Broken Dreams - Unfinished portrait. Golden violin with broken neck.
Length is 1/32 of an inch.


 Mickey Mouse, Goofy, Donald Duck, on top of needles. 


Disheartened by his inability to find work as a violinist or music teacher in California, he turned his attention to the less tangible world of microminiature, finding in its cozy dimensions a welcome sanctuary from the frustrations of his new life.


Habanera - In the eye on the needle is a sculpture of the Spanish dancer in a scarlet dress with her castanets


During the next decade, Sandaldjian produced a new collection of thirty three miniatures, displaying virtuosic control of space and color as well as graceful conceptual oppositions that reveal layers of human and artistic contradiction.


Snow White and the Seven Dwarfs


Sandaldjian's creations included a carving of Mount Ararat on a grain of rice; a crucifix in which a minute golden figure of Jesus hangs upon a cross made from a bisected strand of Sandaldjian's own hair; and recreations of Disney figures (Snow White and the Seven Dwarfs or Mickey Mouse, for example) or historical figures (such as Napoleon or Pope John Paul II) presented in the eye or on the tip of a needle.


Pope John In the eye of the needle, on a large pedestal, stands the statue of John Paul II in full, colorful papal regalia.


The Golf Player 


Inhabiting the margins between dream and reality, these figures of impossible dimensions appear at once banal and elusive, meticulously crafted and dreamily insubstantial. Each nearly weightless sculpture seems to hover between its slim hold on the material plane and the lucid and immeasurable reality of a mental image. Straddling the line between science, craft, art, and novelty, Sandaldjian's work befuddles our ability to make such distinctions, and in so doing, opens a space for wonder.

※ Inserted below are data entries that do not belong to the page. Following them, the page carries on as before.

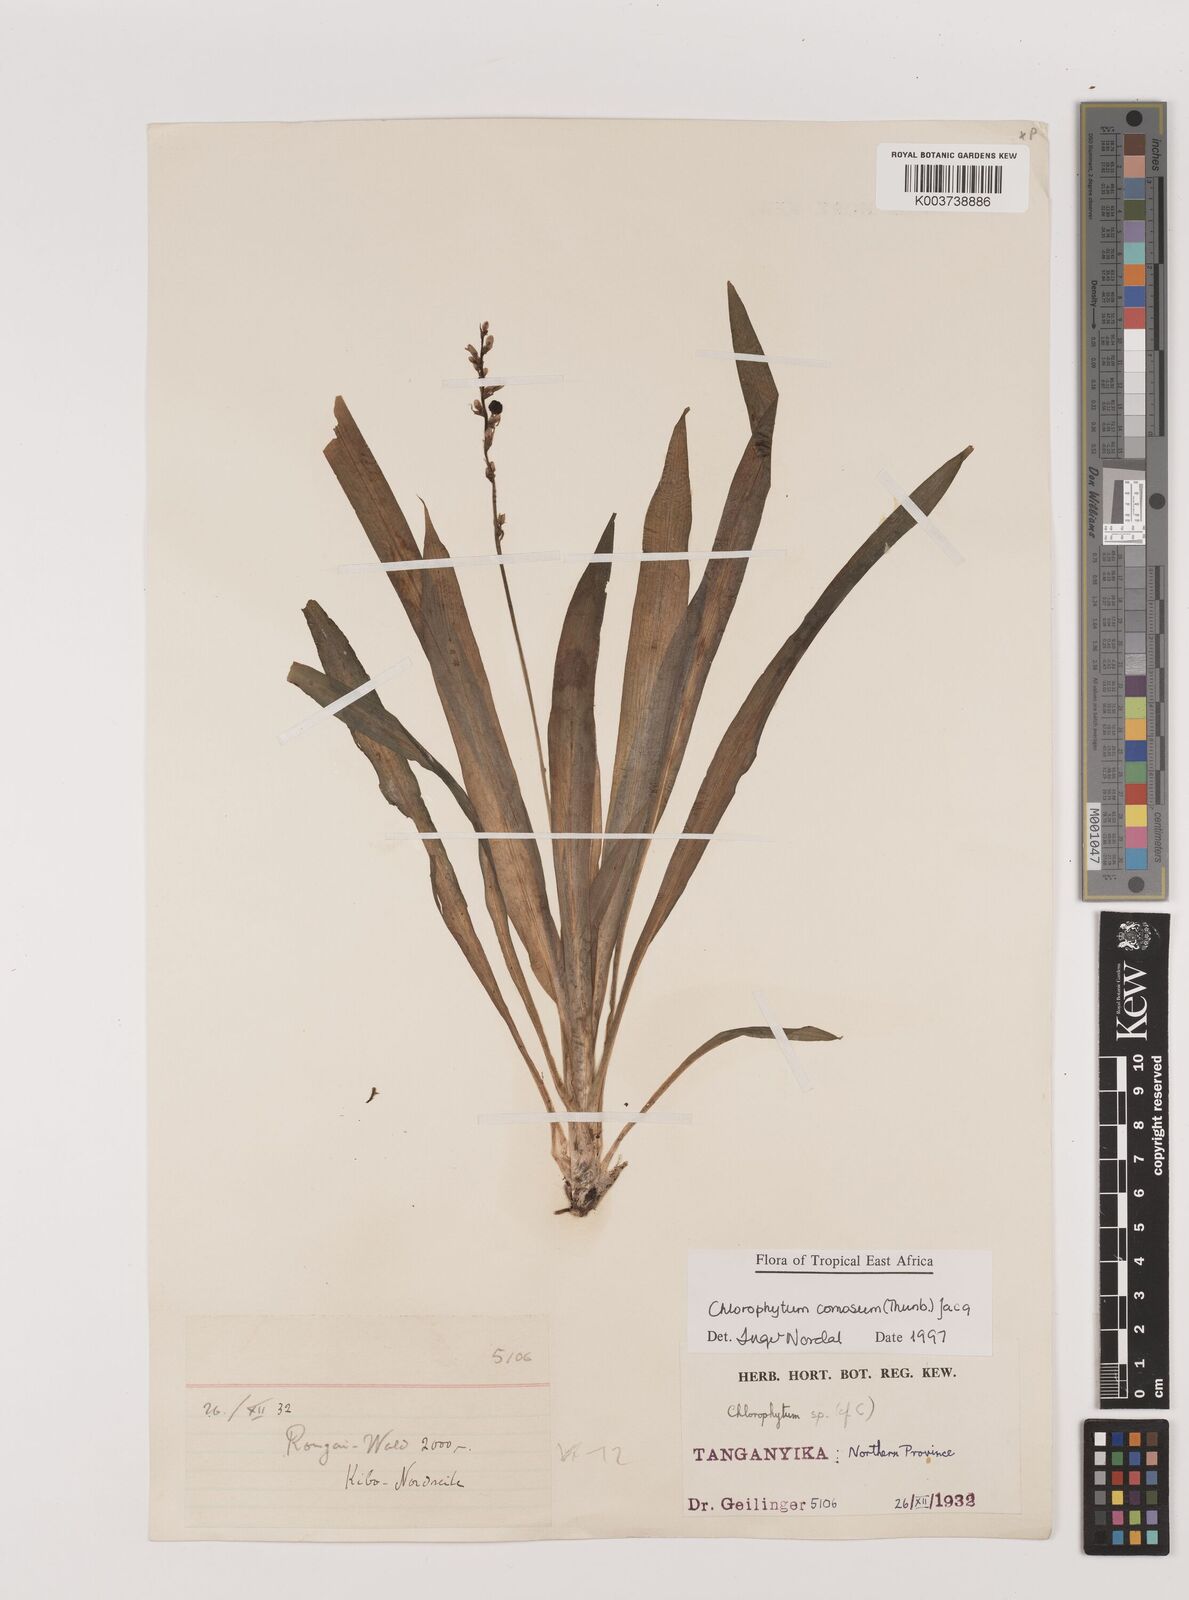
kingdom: Plantae
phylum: Tracheophyta
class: Liliopsida
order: Asparagales
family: Asparagaceae
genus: Chlorophytum
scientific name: Chlorophytum comosum
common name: Spider plant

Eternal Symbol (Mount Ararat)
"On a grain of rice, my beloved mountain. From the times of Noah up to this day, 'you stand supreme and majestic.' "


May All Your Dreams Come True





 Photos and information via Museum Of Jurassic Technology




This is the coolest thing I have ever seen. I had heard of miniature sculpting, but only on pencil lead tips, I never imagined the multitude of materials that could make this possible. I think the fact that he made his work in between heartbeats is the point in the article when my jaw dropped officially.